Assuming that having a huge feature set is a desirable quality. Sometimes minimalism is a useful goal in itself - languages with few features usually make those features composable, leading to a combinatorial explosion of the ways those features can be used.
That being said, a small independent compiler/interpreter for PicoLisp would still be nice, though.
There have been multiple rewrites but the last version I remember was written in pure generic 64 bit assembly without any dependency on C. See: https://software-lab.de/doc64/README
Haven't yet found any rationale on the LLVM rewrite.
LLVM would only be a dev dependency for developing or compiling picolisp then, which is fine.
Nowadays i mostly do numerical work where an all interpreted language with only infinite precision integers (or fixed point numbers thinly wrapped on top) is not really suited but if i need to do a complicated automatic code generation pipeline, i just write a short picolisp script which prints the source code in the target language. The ability to execute and modify ASTs as the nested lists they are is just so convenient.
I'd be interested in seeing some of your code doing this. I've done lots of Scheme and some Clojure and CL, and in my own programming style I mostly avoid using bare s-expressions to represent ASTs (I use structures/objects instead[1]) except in macros, because that is giving me less ambiguity and better error checking.

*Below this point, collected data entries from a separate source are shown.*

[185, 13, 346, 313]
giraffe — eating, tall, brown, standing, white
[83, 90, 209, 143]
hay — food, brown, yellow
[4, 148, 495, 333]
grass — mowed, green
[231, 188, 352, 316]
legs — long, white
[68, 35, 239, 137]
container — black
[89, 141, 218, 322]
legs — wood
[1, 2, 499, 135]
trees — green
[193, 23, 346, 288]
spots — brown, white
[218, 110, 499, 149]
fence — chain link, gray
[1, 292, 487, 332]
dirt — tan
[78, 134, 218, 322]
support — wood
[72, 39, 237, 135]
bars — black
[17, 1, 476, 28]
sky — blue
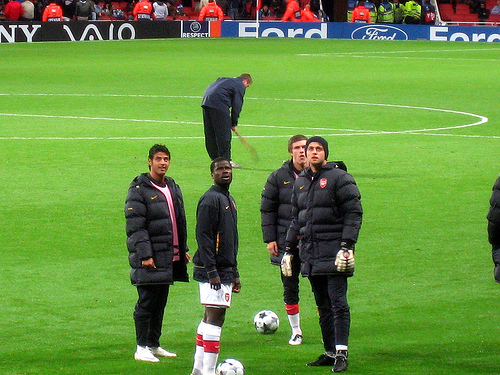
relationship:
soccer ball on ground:
[255, 304, 277, 340] [7, 49, 497, 374]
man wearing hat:
[279, 135, 364, 374] [299, 132, 331, 160]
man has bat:
[197, 69, 254, 163] [229, 130, 261, 161]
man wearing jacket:
[279, 135, 364, 374] [280, 160, 370, 281]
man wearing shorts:
[184, 156, 241, 374] [192, 270, 230, 307]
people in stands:
[0, 0, 438, 25] [0, 0, 437, 27]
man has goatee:
[184, 156, 241, 374] [218, 172, 233, 189]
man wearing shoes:
[284, 135, 365, 373] [301, 332, 361, 372]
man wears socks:
[189, 139, 296, 343] [179, 331, 261, 369]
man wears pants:
[284, 135, 365, 373] [309, 278, 351, 353]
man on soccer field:
[126, 135, 184, 362] [4, 41, 496, 373]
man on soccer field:
[184, 156, 241, 374] [4, 41, 496, 373]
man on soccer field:
[265, 130, 330, 349] [4, 41, 496, 373]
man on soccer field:
[284, 135, 365, 373] [4, 41, 496, 373]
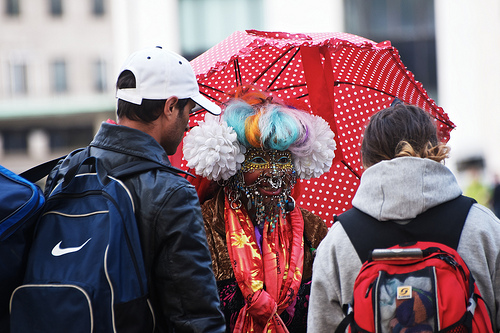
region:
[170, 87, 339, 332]
i [strongly] believe this is elaine davidson, 'the world's most pierced woman'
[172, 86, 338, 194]
she wears what may at first glance look like a crazy person's wig; however, it's not. it's, let's see, probaly a regular wig dyed multiple, largely pastel colours up front plus either two giant flowers or two parts of a feather boa bringing up the sides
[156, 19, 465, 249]
ruffles at the edge of red+white polka dot umbrella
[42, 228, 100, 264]
white nike logo on royal blue backpack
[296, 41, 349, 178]
red ribbon draping down from the side of the umbrella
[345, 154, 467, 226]
the pale grey hood of a pale grey hoodie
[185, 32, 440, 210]
the black ribs of the red [+white] umbrella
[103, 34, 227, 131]
a man in a white baseball cap stares @ elaine davidson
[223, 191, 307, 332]
a wide yellow on red scarf, which may have begun life a different garment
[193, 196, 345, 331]
elaine davidson also wears a brown burn out velvet jacket, along w/ something deep black w/ a magenta pattern beneath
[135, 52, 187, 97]
white hat on mans head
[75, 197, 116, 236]
blue book bag on mans back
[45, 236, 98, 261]
white nike sign on bag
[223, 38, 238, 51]
polka dots on umbrella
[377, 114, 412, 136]
mans hair is brown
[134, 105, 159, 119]
mans hair is black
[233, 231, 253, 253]
yellow leaf on scarf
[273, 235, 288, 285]
red and yellow scarf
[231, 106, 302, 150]
woman with colorful bang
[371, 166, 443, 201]
grey hood attatchment on hoody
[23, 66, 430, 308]
people standing in a group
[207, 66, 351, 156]
multi colored hair on person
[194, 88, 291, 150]
orange hair on top of head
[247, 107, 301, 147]
blue and purple hair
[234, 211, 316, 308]
red sash around person's neck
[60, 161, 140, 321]
blue nike backpack on back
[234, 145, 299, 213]
man with mask on his face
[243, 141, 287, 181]
yellow sequins all over mask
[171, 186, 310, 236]
piercings all over man's face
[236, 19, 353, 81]
umbrella with white polka dots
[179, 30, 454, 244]
red and white polka dot umbrella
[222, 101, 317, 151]
blue, range and purple pastel wig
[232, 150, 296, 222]
heaviliy decorated mask on person's face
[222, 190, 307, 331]
red and yellow scarf around person's neck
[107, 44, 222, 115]
white hat on man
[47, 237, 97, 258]
nike symbol on back pack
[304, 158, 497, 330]
gray hoodie on person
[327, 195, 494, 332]
red and black back pack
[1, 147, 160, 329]
dark blue and white nike back pack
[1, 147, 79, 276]
blue duffle bag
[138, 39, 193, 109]
Person wearing white hat.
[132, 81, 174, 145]
Person has short hair.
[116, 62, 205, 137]
Person has dark hair.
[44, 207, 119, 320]
White Nike swoosh on bag.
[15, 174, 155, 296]
Blue back pack on man's back.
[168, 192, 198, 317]
Man wearing dark jacket.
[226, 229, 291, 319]
Red and yellow scarf around person's neck.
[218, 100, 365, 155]
Person is wearing wig on head.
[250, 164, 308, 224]
Many piercings on person's face.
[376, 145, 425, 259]
Person wearing gray hoodie.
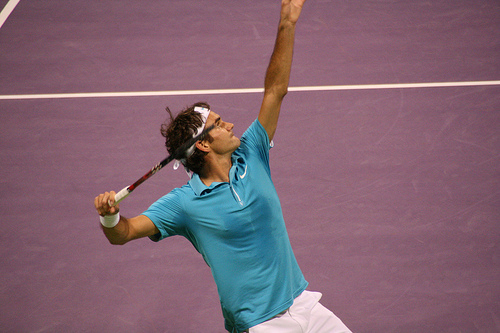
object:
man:
[93, 0, 352, 333]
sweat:
[219, 186, 283, 257]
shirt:
[137, 118, 309, 333]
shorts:
[248, 291, 361, 332]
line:
[61, 86, 206, 100]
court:
[0, 0, 500, 332]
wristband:
[97, 212, 124, 226]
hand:
[90, 190, 116, 216]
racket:
[114, 124, 212, 202]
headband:
[168, 106, 210, 172]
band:
[98, 212, 120, 228]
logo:
[238, 161, 249, 178]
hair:
[160, 102, 211, 174]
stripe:
[359, 76, 494, 101]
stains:
[222, 203, 252, 227]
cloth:
[213, 183, 284, 269]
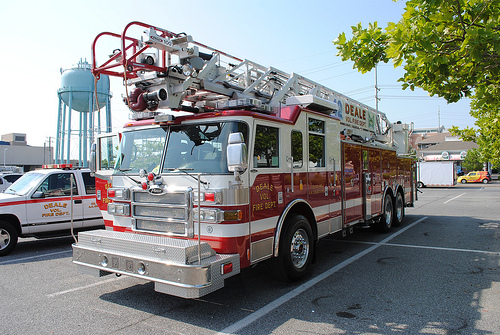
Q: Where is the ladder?
A: On top of the fire truck.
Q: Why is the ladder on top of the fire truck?
A: It is not in use.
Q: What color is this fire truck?
A: Red.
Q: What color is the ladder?
A: White.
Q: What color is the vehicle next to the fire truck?
A: White.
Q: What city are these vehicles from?
A: Deale.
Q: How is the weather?
A: Sunny.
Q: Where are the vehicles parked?
A: In a parking lot.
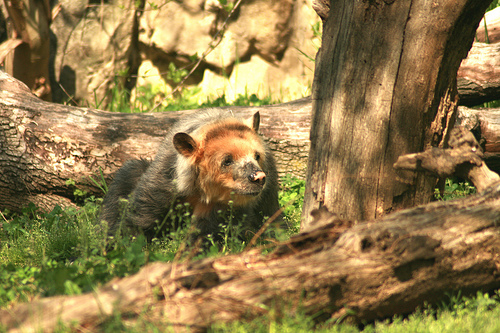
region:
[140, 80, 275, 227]
brown bear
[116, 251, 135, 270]
long green and yellow grass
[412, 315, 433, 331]
long green and yellow grass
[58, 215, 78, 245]
long green and yellow grass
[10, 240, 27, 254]
long green and yellow grass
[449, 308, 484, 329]
long green and yellow grass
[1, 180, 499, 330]
fallen brown tree trunk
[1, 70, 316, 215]
fallen brown tree trunk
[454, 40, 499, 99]
fallen brown tree trunk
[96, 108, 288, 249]
multi colored bear with an orange face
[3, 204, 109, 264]
cluster of ferns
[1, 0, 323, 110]
molded rock style concrete wall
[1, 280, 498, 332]
grass in the foreground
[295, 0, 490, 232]
standing brown tree trunk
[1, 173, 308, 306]
patch of grass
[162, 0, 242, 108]
brown vine with green leaves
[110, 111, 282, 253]
a sleeping brown bear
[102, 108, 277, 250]
brown bear laying on the ground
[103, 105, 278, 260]
bear lying in leaves and grass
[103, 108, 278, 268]
a large bear eating grass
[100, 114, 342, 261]
a large mammal hiding behind a tree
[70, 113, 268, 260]
a bear obscured by flowers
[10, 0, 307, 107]
a large stone zoo wall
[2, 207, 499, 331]
long dead decomposing log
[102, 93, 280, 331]
a big animal hiding between two logs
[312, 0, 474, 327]
thick tree behind a log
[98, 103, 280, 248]
gray, white and brown furry animal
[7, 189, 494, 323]
log with dark holes and openings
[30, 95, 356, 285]
animal surrounded by three logs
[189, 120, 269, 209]
round head and pointed face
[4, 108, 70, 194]
dried bark under decaying log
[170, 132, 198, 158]
oval ear with dark center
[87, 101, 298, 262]
bear standing in grass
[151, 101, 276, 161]
two tan bear ears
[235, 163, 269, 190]
bear black snout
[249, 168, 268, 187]
pink bear nose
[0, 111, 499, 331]
fallen tree log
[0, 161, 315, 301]
patch of tall green grass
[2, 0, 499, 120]
tall stone wall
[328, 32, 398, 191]
black shadows on tree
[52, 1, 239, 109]
vine hanging from tree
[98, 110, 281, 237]
brown and black bear cub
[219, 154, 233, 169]
a bear cub's right eye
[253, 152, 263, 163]
a bear cub's left eye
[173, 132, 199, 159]
a bear cub's right ear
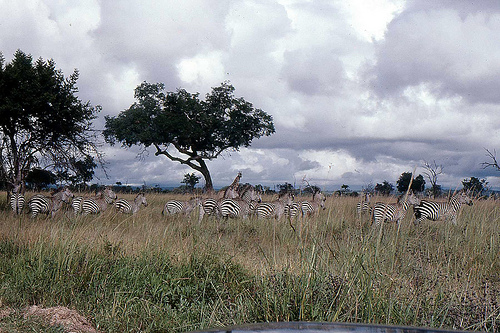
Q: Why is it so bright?
A: Sunny.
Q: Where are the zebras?
A: The grass.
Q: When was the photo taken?
A: Day time.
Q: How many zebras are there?
A: Dozens.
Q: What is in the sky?
A: Clouds.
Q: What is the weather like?
A: Clear skies.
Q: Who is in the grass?
A: Zebras.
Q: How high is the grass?
A: Mid length.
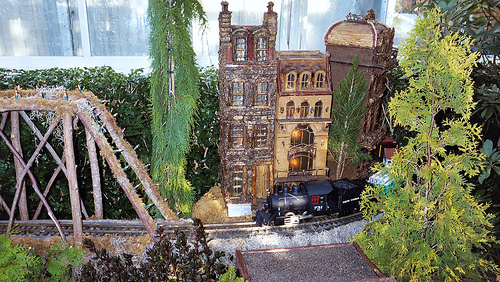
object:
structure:
[0, 85, 183, 250]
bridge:
[0, 87, 182, 250]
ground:
[16, 223, 408, 280]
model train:
[251, 177, 372, 227]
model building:
[217, 0, 400, 210]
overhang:
[1, 84, 183, 249]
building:
[218, 0, 401, 215]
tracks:
[1, 210, 383, 238]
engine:
[251, 135, 403, 227]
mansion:
[217, 0, 400, 210]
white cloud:
[12, 8, 137, 40]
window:
[316, 73, 324, 88]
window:
[301, 74, 309, 89]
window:
[286, 73, 294, 89]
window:
[286, 101, 296, 117]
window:
[301, 101, 310, 117]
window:
[314, 100, 324, 118]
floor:
[259, 233, 386, 257]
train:
[251, 136, 403, 228]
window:
[233, 32, 248, 64]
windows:
[255, 82, 271, 109]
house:
[218, 0, 398, 217]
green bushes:
[0, 65, 220, 219]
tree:
[348, 5, 499, 280]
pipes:
[367, 160, 403, 185]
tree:
[147, 0, 209, 217]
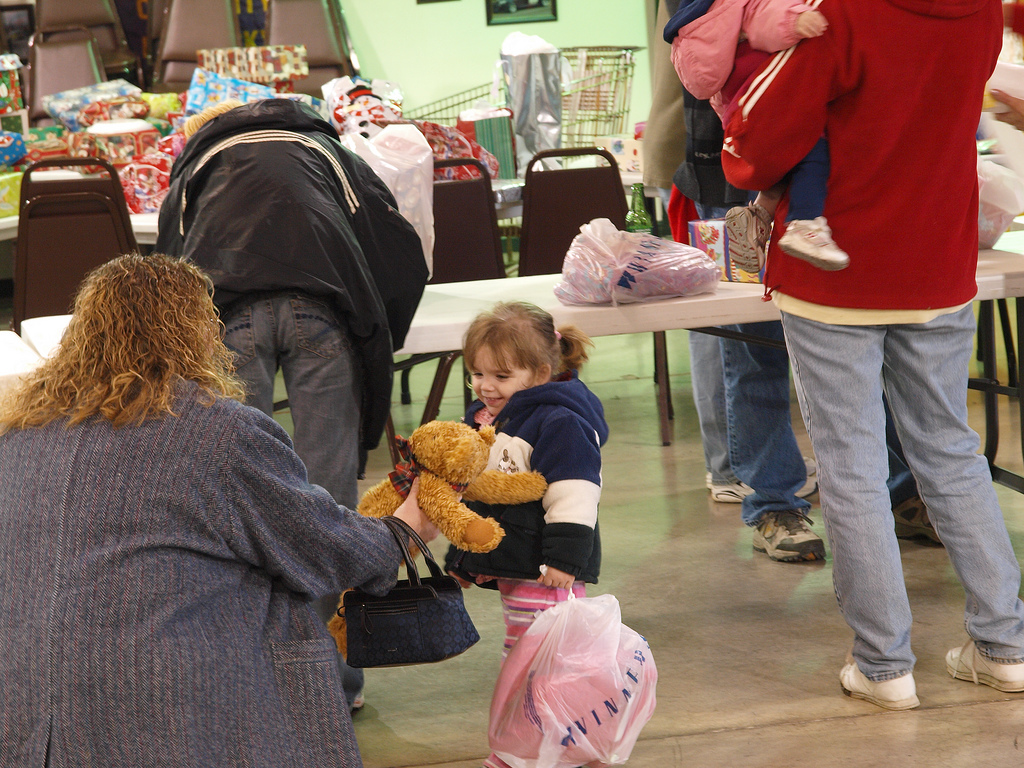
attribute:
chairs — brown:
[24, 4, 353, 84]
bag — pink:
[485, 580, 660, 766]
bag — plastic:
[549, 215, 716, 308]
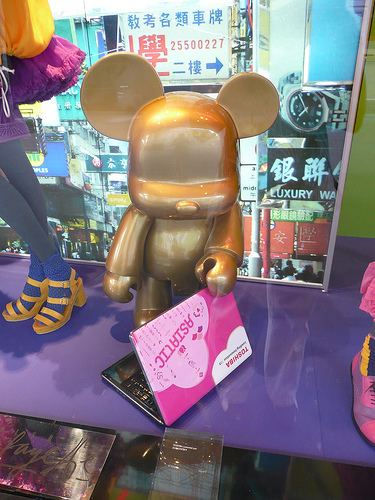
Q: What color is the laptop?
A: Pink.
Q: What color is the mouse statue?
A: Copper.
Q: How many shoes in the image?
A: Three.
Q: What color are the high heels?
A: Orange.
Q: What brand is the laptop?
A: Toshiba.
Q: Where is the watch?
A: On the backdrop.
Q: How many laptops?
A: One.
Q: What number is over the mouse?
A: 25500227.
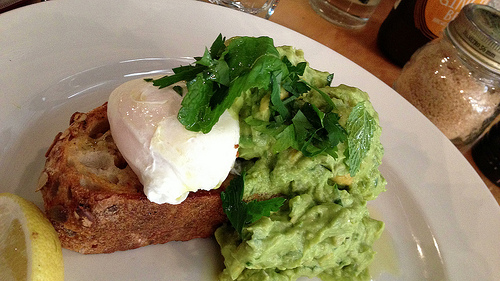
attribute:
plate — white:
[78, 10, 144, 35]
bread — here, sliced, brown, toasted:
[58, 134, 111, 230]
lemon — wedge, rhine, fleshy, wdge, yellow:
[7, 208, 55, 254]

I wonder whether we are working at different levels of scale, or different ways of working that make us prefer one over the other.
[1] I guess it's clear what I mean--basically coding like in an object oriented language, albeit without mutation--but here's an example (definitions and use): https://github.com/pflanze/chj-schemelib/blob/master/coresch... https://github.com/pflanze/chj-schemelib/blob/master/coresch...
https://picolisp.com/wiki/?home
Dynamically scoped, first class environments, fexpr instead of macros. A corollary of that feature set is interpreted, not compiled.
What we have as a result is simpler than scheme. The function/macro distinction is gone and the module system is first class environments. I haven't got as far as working out whether they've done away with phase separation.
It's then tied into a database which seems pretty weird to me but that could totally be my limitation.